Have you ever given someone advice on how to lose weight through dietary changes? Have you ever recommended that certain foods could be consumed or avoided to aid in sleep, stress, or intestinal issues? Well then, according to the North Carolina Board of Dietetics and Nutrition, you should be thrown in jail for up to a month and a half. Now, newly leaked documents prove what many suspected from the beginning: the effort to silence unlicensed dietitians and online bloggers giving nutritional advice is all about eliminating competition for the Board of Dietetics’ licensed members.

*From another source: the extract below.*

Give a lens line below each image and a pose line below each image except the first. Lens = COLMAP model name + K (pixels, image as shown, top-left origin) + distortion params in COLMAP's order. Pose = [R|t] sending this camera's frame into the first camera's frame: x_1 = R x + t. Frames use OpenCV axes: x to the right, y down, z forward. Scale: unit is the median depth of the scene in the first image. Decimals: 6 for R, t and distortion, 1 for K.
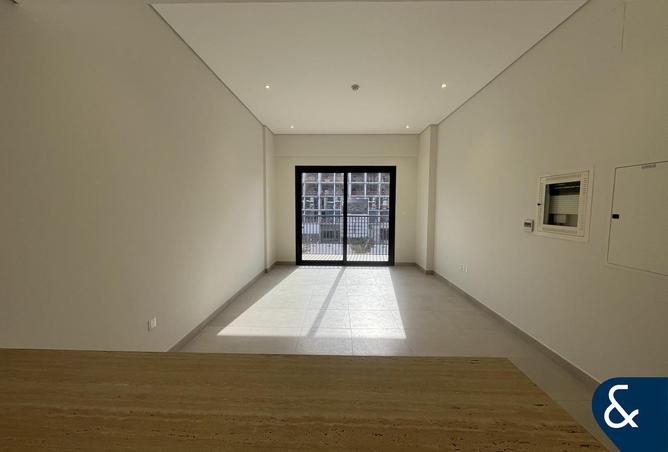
lens RADIAL K [[270.9, 0, 332.9], [0, 270.9, 225.9], [0, 0, 1]] dist [-0.001733, -0.000846]
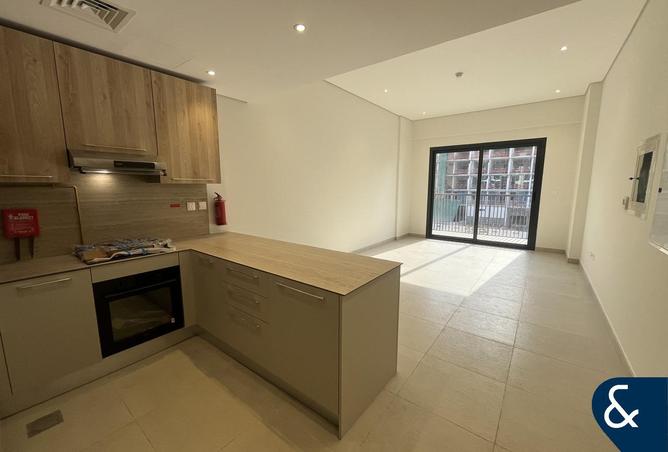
lens RADIAL K [[270.9, 0, 331.6], [0, 270.9, 225.7], [0, 0, 1]] dist [-0.001733, -0.000846]
pose [[0.801879, 0.081915, -0.591844, 0.213979], [-0.039538, 0.995661, 0.084237, 0.015771], [0.596177, -0.044147, 0.801639, -0.124317]]
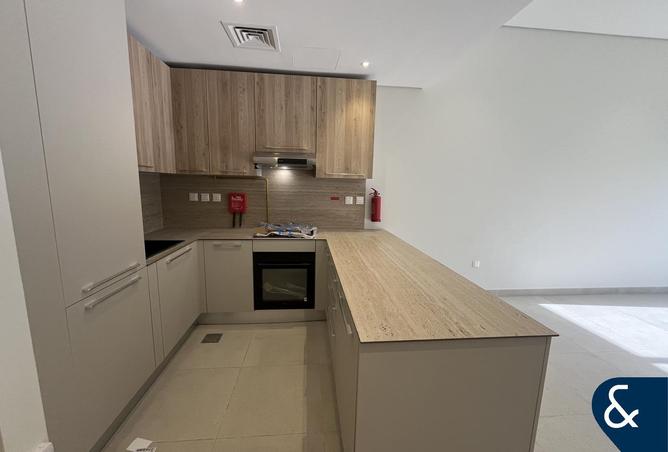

The issue received national attention earlier this year after Steve Cooksey, an online blogger promoting the “Paleo” diet, received a letter from the Board of Dietetics telling him that his blog violated state law. By providing advice on his blog for free and also providing coaching for a fee, the Board of Dietetics claimed he was guilty of practicing unlicensed dietetics, a crime worthy of fines, court orders to cease and desist, and even jail time. The Institute for Justice has taken up Cooksey’s case and they are fighting the charges of the Board on the grounds that such application of the law violates his First Amendment right to freedom of speech. According to IJ, not only did the Board demand that Cooksey cease his only advice giving, but that he may not even provide nutritional advice in private! According to IJ, the Board of Dietetics and Nutrition also told Steve that his private emails and telephone calls with friends and readers were illegal. The Board also ordered him to shut down his life-coaching service.
And while Cooksey is being challenged by a state board of licensed dietitians, it is important to remember that there is a nationwide effort to clamp down on unlicensed competition through legal and legislative means.
Author Michael Ellsberg has investigated the issue for Forbes. In a recent article, he exposed documents that had been leaked by a disgruntled member of the American Dietetic Association apparently unhappy with the behavior of their leadership. Some of the juiciest bits Ellsberg highlights, clearly show that the ADA’s intent is not to protect public safety and not even to provide value for their members: the letters show that ADA’s primary focus is on protecting the perceived value of licensing and to limit competition.
Part of the document even details a secret group within the ADA tasked with creating model legislation featuring strict licensure laws similar to those in North Caroline that the Association could push for in every state. They even provide assistance for state chapters as they hire lobbyists and work their proposals through state legislatures.
The document states:
Key components of the dietetics licensure statutes include: title protection, scope of practice, practice exclusivity clause [the clause that got Cooksey], operations of licensure board [the board that got Cooksey]. . . .
It is important that dietetics licensure acts maximize the registered dietitian’s unique skills and expertise in the scope of practice. All registered dietitians and dietetic technicians, registered need to be mindful in these competitive times that other practitioners are seeking expansion of their services, creating “scope creep”.
Yes, there’s definitely something creepy about all of this. But it gets worse. As Ellsberg works through the leaked documents he hits on the scariest plans of the ADA: their detailed strategy of seeking out citizens who give dietary advice and reporting them.
The document says it plain and clear: the reason to surveil and report citizens who provide public nutrition advice (people like Steve Cooksey) is not that there’s any evidence that these citizens actually harm the public. Rather, the reason to surveil and report citizens like Cookey is that doing so is necessary to maintain licensure laws (which were designed by the ADA explicitly to limit market competition.)
While all of this may seem shocking — it is nothing new. This kind of regulatory attempt at protectionism among associations of licensed professionals has been going on forever.
IJ has taken up cases in many states where licenses professionals either abuse laws or push for legislation that will clamp down on competitors. For example, horse floaters (aka horse dentists) have been threatened by veterinarians associations for practicing their trade without a license. And as I have written, optometrists and other eye care providers have recently faced legislative challenges from ophthalmologists. Always, these efforts appear under the guise of consumer safety. Almost always, they are really about limiting competition — not just to their members, but also to the very idea of licensing.
If one can work as a dietician without jumping through the hoops and paying the fees necessary to obtain and retain a license, then the organization itself will see its membership and thus its profits diminish. So they will do anything and say anything to pass legislation to prevent that from happening. If such regulatory machinations are necessary to maintain the value of licenses, perhaps we ought to be asking if we should have mandatory licensing at all. In the meantime, it’s up to all of us to point out these obviously freedom stomping efforts to our lawmakers and let them know that if they do dole out favors to professional associations at the cost of consumer freedom and our rights to free speech, it will not go unnoticed.